Whenever a picture appears in the records, exclude it, and transcribe everything else exactly.
::::::::
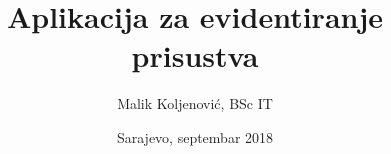 \documentclass[a4paper,11pt,titlepage]{report}
\title{Aplikacija za evidentiranje prisustva}
\author{Malik Koljenović, BSc IT}
\date{Sarajevo, septembar 2018}
\newcommand\blankpage{%
    \null
    \thispagestyle{empty}%
    \addtocounter{page}{-1}%
    \newpage}
\begin{document}
	
  	
	
	\tableofcontents
	\listoffigures
    \glsaddall
	\printglossaries
	
	
	
	
	
	
	\begin{appendices}
		
%		
%		
		
	\end{appendices}
	
	
	
\end{document}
::::::::
SOLUTION TO THIS TASK:
 \documentclass[a4paper,11pt,titlepage]{report}
\title{Aplikacija za evidentiranje prisustva}
\author{Malik Koljenović, BSc IT}
\date{Sarajevo, septembar 2018}
\newcommand\blankpage{%
    \null
    \thispagestyle{empty}%
    \addtocounter{page}{-1}%
    \newpage}
\begin{document}
	
  	
	
	\tableofcontents
	\listoffigures
    \glsaddall
	\printglossaries
	
	
	
	
	
	
	\begin{appendices}
		
%		
%		
		
	\end{appendices}
	
	
	
\end{document}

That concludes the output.